Stored data entries:
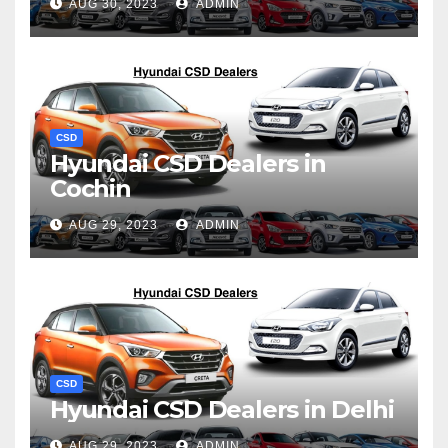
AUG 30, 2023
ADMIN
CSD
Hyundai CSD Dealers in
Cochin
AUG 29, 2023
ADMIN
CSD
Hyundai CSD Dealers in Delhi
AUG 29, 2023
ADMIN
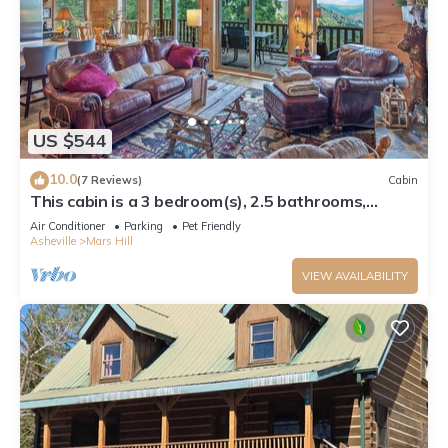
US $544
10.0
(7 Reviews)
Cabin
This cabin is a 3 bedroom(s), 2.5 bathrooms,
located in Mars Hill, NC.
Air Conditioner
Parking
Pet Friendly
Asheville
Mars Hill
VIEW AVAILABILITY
---
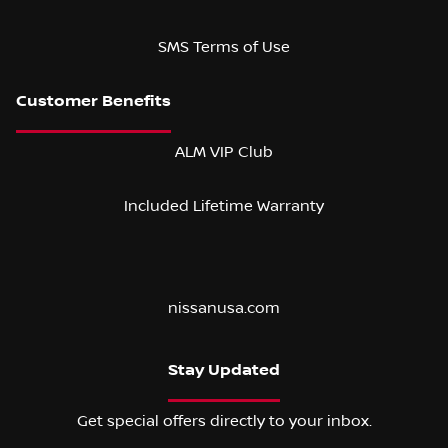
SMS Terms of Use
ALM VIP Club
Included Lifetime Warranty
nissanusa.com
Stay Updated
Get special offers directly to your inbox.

## Instruction
Output the lines from the one containing "SMS Terms of Use" through the one containing "Get special offers directly to your inbox.", including both of those lines, with every character unchanged.

## Result
SMS Terms of Use
ALM VIP Club
Included Lifetime Warranty
nissanusa.com
Stay Updated
Get special offers directly to your inbox.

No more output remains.